High estrogen or progesterone receptors levels found in the metastatic axillary nodes can help to confirm a primary breast tumor (29); however, three series (4, 30, 31) reported that 50% to 86% of occult breast cancer cases were found to be negative for estrogen receptors. Because surgical excision of the palpable node was often the first diagnostic procedure, rarely was an attempt made to analyze the receptors by biochemical methods. In a series of 80 patients with occult breast cancer and axillary metastases, Montagna et al. (32) performed the immunohistochemical analysis of estrogen (ER) and progesterone (PR) receptors, and HER2 protein on the metastatic axillary nodes. They found that 46 (58%) were ER negative and PR negative (no expression), and 20 (25%) were HER2 positive. Using these as surrogate markers of biological subtypes, they found 14 (17.5%) luminal A (ER/PR positive, HER2 negative), 6 (7.5%) luminal B (ER/PR positive, HER2 positive, 28 (35%) HER2 enriched (ER and PR negative, HER2 positive), and 31 (39%) triple negative.

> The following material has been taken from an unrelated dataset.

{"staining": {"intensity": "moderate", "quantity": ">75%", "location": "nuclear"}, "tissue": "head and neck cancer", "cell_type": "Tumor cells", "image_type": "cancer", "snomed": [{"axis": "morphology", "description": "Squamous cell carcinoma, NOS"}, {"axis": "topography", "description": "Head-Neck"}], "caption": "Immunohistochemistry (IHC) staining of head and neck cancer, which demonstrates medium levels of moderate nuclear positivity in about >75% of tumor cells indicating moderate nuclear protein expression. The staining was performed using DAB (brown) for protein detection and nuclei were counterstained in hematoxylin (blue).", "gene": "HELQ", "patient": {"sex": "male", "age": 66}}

After removal of an axillary adenopathy, a breast cancer eventually developed in the untreated breast in an average 42% of patients, as reported in one review (2), with time intervals below 5 years in all cases. Patient samples were limited in these series, however, and follow-up periods varied widely. In the Royal Marsden series (33), 10/13 patients (77%) who had negative breast imaging including mammography, ultrasound, and MRI, and no breast treatment, have recurred in the ipsilateral breast at 68 months median follow-up.

The number of pathologically involved lymph nodes seen after axillary dissection is high. Table 66-2 summarizes the results in five series, reporting a median number of involved nodes was close to three. Forty patients in the Institut Curie series had an axillary dissection as initial treatment. The median number of involved nodes was 3 (range, 1 to 20). During follow-up, 16 of the 59 patients in the series had distant metastases: 4 (25%) in the brain, 5 (31%) in the liver, 3 (19%) as cervical nodes, and 3 in multiple sites. One patient had isolated bone metastases. Ten patients had contralateral disease, which occurred in the contralateral breast alone in 6 patients. Of note, 4 patients had isolated contralateral axillary node metastases.